Peu avant la prorogation de la Chambre des communes pour l’été, le Comité de la justice a déposé un rapport sur la réforme du régime canadien d’extradition, qui propose 20 recommandations.
« Le Comité a entendu des appels à une réforme complète de la Loi sur l’extradition du Canada, peut-on lire dans le rapport. Des cas ont été cités comme preuves de préjudices réels, résultant de failles dans nos lois et procédures existantes, ainsi que comme exemples d’injustices qui continueront probablement de se produire en l’absence de réforme. […] Le Comité exhorte le gouvernement à agir rapidement pour réformer la Loi sur l’extradition et le processus d’extradition du Canada afin de prévenir de nouvelles injustices, résultant de failles dans le système d’extradition du pays. »
Rob Currie, professeur à l’École de droit Schulich à Halifax, juge ces recommandations encourageantes. M. Currie a comparu devant le Comité dans le cadre des travaux de ce dernier.
« À mon avis, la plus importante est la dernière, qui plaide pour une réforme complète de la Loi dès que possible, dit-il. C’est ce point que je mets en avant et sur lequel nous insistons au Colloque d’Halifax depuis 2018, lors de notre rencontre. En vérité, toutes les autres recommandations se rattachent à celle-ci ».
Selon M. Currie, le Comité a rejoint le sentiment public que de graves problèmes se posent sur le plan de la justice et de la procédure et que le gouvernement devrait mieux protéger nos citoyens et les gens vivant sur notre sol.
Le Comité a demandé au gouvernement de déposer une réponse qui, selon le cabinet du ministre de la Justice David Lametti, devrait arriver d’ici le délai fixé à octobre.
Mme Diana Ebadi, porte-parole de M. Lametti, a répondu par courriel en précisant ce qui suit : « Il est essentiel que la justice traite équitablement les personnes faisant face à une demande d’extradition. Monsieur le ministre Lametti remercie le Comité de la justice pour son travail visant la Loi sur l’extradition. Il est impatient d’étudier ce rapport en profondeur ».
M. Currie espère davantage qu’une réponse convenue où on signifie que la question sera étudiée attentivement.

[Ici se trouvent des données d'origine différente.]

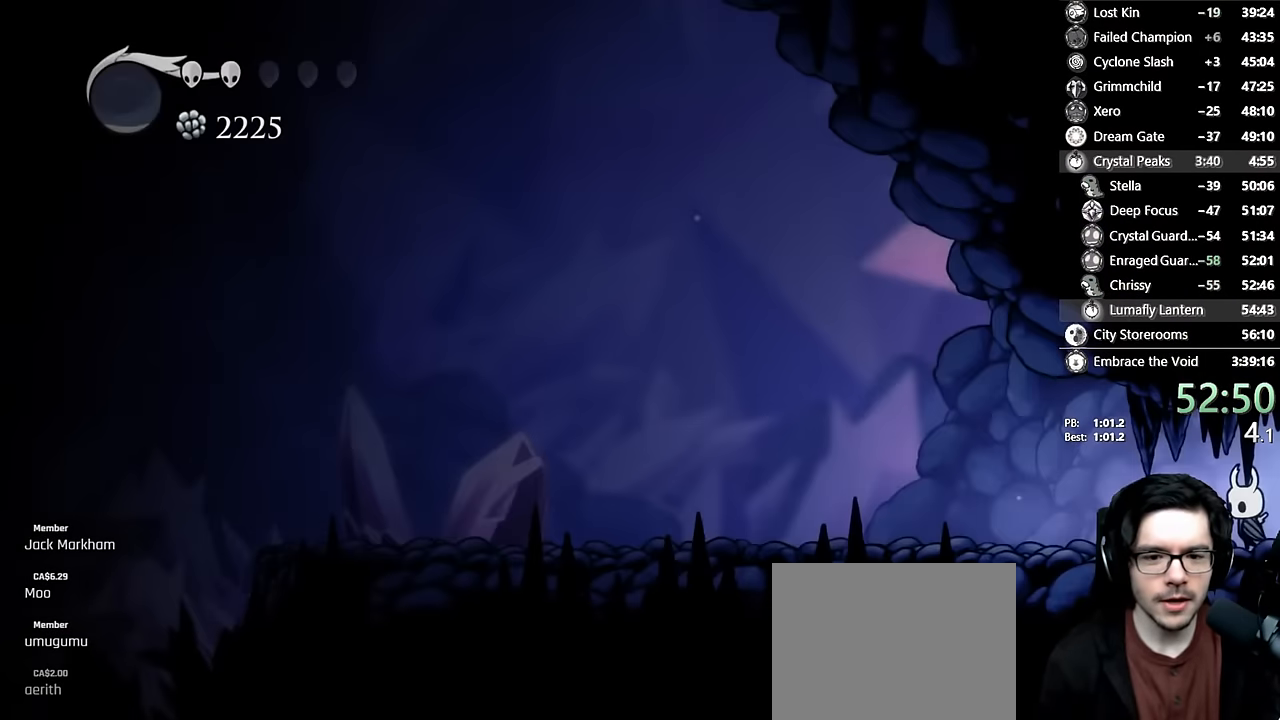
{"buttons": ["DPAD_LEFT"], "left_stick": "center", "right_stick": "center", "events": [[216, "R2", "down"], [400, "R2", "up"]]}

Selon lui, la demande de réponse que le Comité adresse au gouvernement vise directement le ministre de la Justice, qui est responsable des procédures d’extradition. Toutefois, c’est le Service d’entraide internationale (SEI) du ministère de la Justice qui traite toutes les procédures d’extradition. C’est également lui qui établit les politiques qui, jusqu’à récemment, pouvaient se résumer à « extrader autant que possible », explique-t-il. Or le SEI se montre fort peu enclin à envisager un quelconque changement dans la loi ou la procédure.
« La pression sur eux est croissante et je commence à entrevoir quelques fissures dans la façade, mais nous verrons bien quand viendra la réponse et ce qu’elle sera », dit M. Currie.
Me Gary Botting, avocat de la défense en droit criminel à Vancouver dont les travaux sur les affaires d’extradition sont considérables, estime que les recommandations sont justes et répondent à de nombreuses lacunes du régime. Cela dit, il trouve que le Comité a traité avec trop d’égards le témoignage de Janet Henchey, la directrice générale et l’avocate générale principale pour le SEI.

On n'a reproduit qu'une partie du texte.